Dengan cara ini, devosi melibatkan pikiran dan imajinasi, sehingga membantu umat beriman untuk lebih menghayati peristiwa penebusan.
Renungan Alkitabiah tentang Salib
Jika dilihat dari sudut pandang ini, pertanyaan “Apakah Jalan Salib itu alkitabiah? ” dapat dijawab dengan penuh keyakinan. Devosi ini berakar pada kisah-kisah Alkitab tentang Sengsara Kristus. Devosi ini mencerminkan tradisi panjang Gereja dalam merenungkan peristiwa-peristiwa tersebut.
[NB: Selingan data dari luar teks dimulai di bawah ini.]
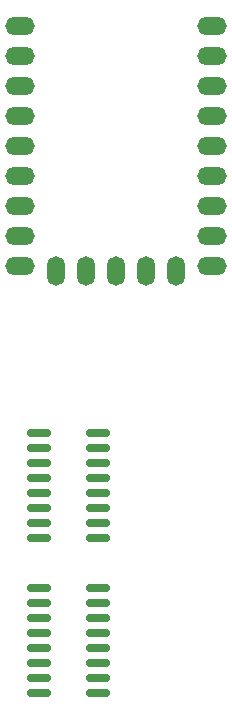
<source format=gtp>
G04 #@! TF.GenerationSoftware,KiCad,Pcbnew,8.0.2*
G04 #@! TF.CreationDate,2024-08-18T16:51:17+09:00*
G04 #@! TF.ProjectId,rainbow2-rp2040,7261696e-626f-4773-922d-727032303430,rev?*
G04 #@! TF.SameCoordinates,Original*
G04 #@! TF.FileFunction,Paste,Top*
G04 #@! TF.FilePolarity,Positive*
%FSLAX46Y46*%
G04 Gerber Fmt 4.6, Leading zero omitted, Abs format (unit mm)*
G04 Created by KiCad (PCBNEW 8.0.2) date 2024-08-18 16:51:17*
%MOMM*%
%LPD*%
G01*
G04 APERTURE LIST*
G04 Aperture macros list*
%AMRoundRect*
0 Rectangle with rounded corners*
0 $1 Rounding radius*
0 $2 $3 $4 $5 $6 $7 $8 $9 X,Y pos of 4 corners*
0 Add a 4 corners polygon primitive as box body*
4,1,4,$2,$3,$4,$5,$6,$7,$8,$9,$2,$3,0*
0 Add four circle primitives for the rounded corners*
1,1,$1+$1,$2,$3*
1,1,$1+$1,$4,$5*
1,1,$1+$1,$6,$7*
1,1,$1+$1,$8,$9*
0 Add four rect primitives between the rounded corners*
20,1,$1+$1,$2,$3,$4,$5,0*
20,1,$1+$1,$4,$5,$6,$7,0*
20,1,$1+$1,$6,$7,$8,$9,0*
20,1,$1+$1,$8,$9,$2,$3,0*%
G04 Aperture macros list end*
%ADD10O,2.500000X1.500000*%
%ADD11O,1.500000X2.500000*%
%ADD12RoundRect,0.150000X-0.850000X-0.150000X0.850000X-0.150000X0.850000X0.150000X-0.850000X0.150000X0*%
G04 APERTURE END LIST*
D10*
X137620000Y-54840000D03*
X137620000Y-57380000D03*
X137620000Y-59920000D03*
X137620000Y-62460000D03*
X137620000Y-65000000D03*
X137620000Y-67540000D03*
X137620000Y-70080000D03*
X137620000Y-72620000D03*
X137620000Y-75160000D03*
D11*
X134580000Y-75660000D03*
X132040000Y-75660000D03*
X129500000Y-75660000D03*
X126960000Y-75660000D03*
X124420000Y-75660000D03*
D10*
X121380000Y-75160000D03*
X121380000Y-72620000D03*
X121380000Y-70080000D03*
X121380000Y-67540000D03*
X121380000Y-65000000D03*
X121380000Y-62460000D03*
X121380000Y-59920000D03*
X121380000Y-57380000D03*
X121380000Y-54840000D03*
D12*
X123000000Y-102500000D03*
X123000000Y-103770000D03*
X123000000Y-105040000D03*
X123000000Y-106310000D03*
X123000000Y-107580000D03*
X123000000Y-108850000D03*
X123000000Y-110120000D03*
X123000000Y-111390000D03*
X128000000Y-111390000D03*
X128000000Y-110120000D03*
X128000000Y-108850000D03*
X128000000Y-107580000D03*
X128000000Y-106310000D03*
X128000000Y-105040000D03*
X128000000Y-103770000D03*
X128000000Y-102500000D03*
X123000000Y-89380000D03*
X123000000Y-90650000D03*
X123000000Y-91920000D03*
X123000000Y-93190000D03*
X123000000Y-94460000D03*
X123000000Y-95730000D03*
X123000000Y-97000000D03*
X123000000Y-98270000D03*
X128000000Y-98270000D03*
X128000000Y-97000000D03*
X128000000Y-95730000D03*
X128000000Y-94460000D03*
X128000000Y-93190000D03*
X128000000Y-91920000D03*
X128000000Y-90650000D03*
X128000000Y-89380000D03*
M02*

</source>
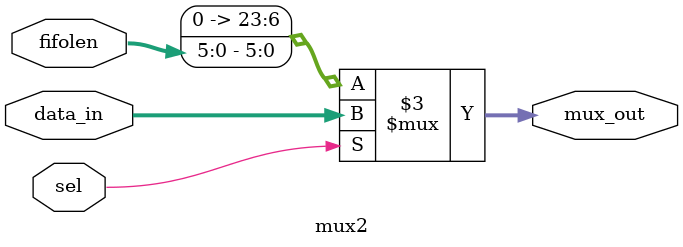
<source format=sv>
module mux2(
input logic [23:0] data_in,
input logic [5:0] fifolen,
input logic sel,
output logic [23:0] mux_out
);

assign mux_out = (sel == 1) ? data_in : fifolen;
endmodule
</source>
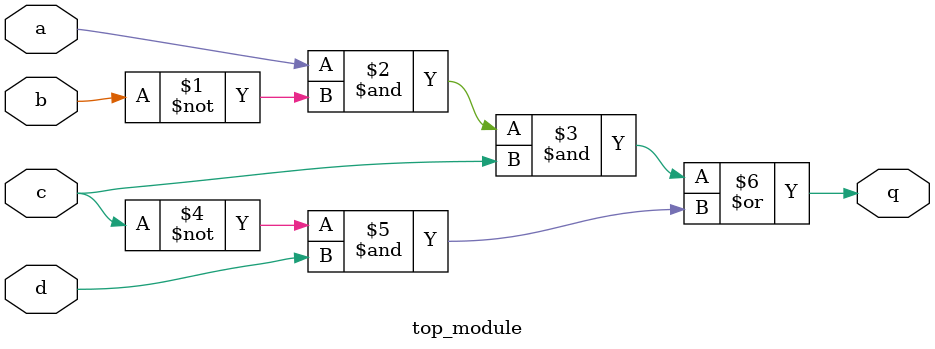
<source format=sv>
module top_module (
    input a,
    input b,
    input c,
    input d,
    output q
);

assign q = a & ~b & c | ~c & d;

endmodule

</source>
Dan devosi ini memenuhi seruan Alkitab untuk merenungkan kasih Kristus yang menderita.
Jalan Salib sama sekali tidak mengalihkan perhatian dari Kitab Suci, justru membawa umat beriman kembali langsung ke Kitab Suci. Jalan Salib mengajak kita untuk memperlambat langkah, mengikuti Kristus selangkah demi selangkah di sepanjang jalan menuju Kalvari, dan mengingat harga penebusan kita—persis seperti yang diserukan Injil kepada kita.